If you're looking for differences in image clarity, you're not going to find much by looking at static images. Interlaced signals are usually put through a slight blurry "flicker filter"; this is to cut down on high-frequency details that could cause flicker if the signal is displayed back on a natively interlaced display. Aside from this difference in filtering, for scenes that aren't in motion, an interlaced image and a progressive image should look identical. If you aren't moving around and doing things, you might be able to spot that the interlaced image is a bit softer (depending on what you're sensitive to), but they won't likely look much different.
You're going to want to compare cases with significant on-screen movement.

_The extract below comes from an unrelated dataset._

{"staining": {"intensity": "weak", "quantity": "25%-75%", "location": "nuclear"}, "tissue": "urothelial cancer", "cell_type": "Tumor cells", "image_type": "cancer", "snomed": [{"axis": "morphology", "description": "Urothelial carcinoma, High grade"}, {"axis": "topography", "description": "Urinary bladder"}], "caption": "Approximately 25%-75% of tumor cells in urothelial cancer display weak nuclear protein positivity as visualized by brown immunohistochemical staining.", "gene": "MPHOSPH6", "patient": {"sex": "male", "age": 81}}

The best test would be if you could find a spot where a character is locked into a glitchy twitchy movement where they jump back and forth between two locations/orientations between frames; interlaced signals have a horrible time with that sort of thing, even in 60fps games, and your TV would likely look very different in a progressive case versus an interlaced case.
Seriously though, see if your TV can just tell you what kind of signal it's receiving. Sometimes the remote will have some sort of "info" button or something that will bring up the signal characteristics for the current input.
You were right about my remote, haha. I changed the settings and it's displaying properly. 480i when I disable 480p, and 480p when enabled, both in 4:3.
I read the following on an A/V forum...
"Another reason you might be seeing a difference here is problems with the basic white/black level settings on your TV given what's coming from the player. Some players do funny things at 480i and not at 480p and some are screwy the other way around. Typically this shows up as a change of black levels (the image gets lighter or darker when you switch from 480i to 480p unless you remember to make compensating adjustments on your TV) or as a loss of the mysterious "Blacker than Black" data in the signal.."
I have no clue. It's not really that important to me. Also, the start screen for JSRF has a lot of action going on and I've pretty much pressed my face up to my TV looking for significant differences but don't see any. My eyes might not be as trained as a lot of videophiles, however.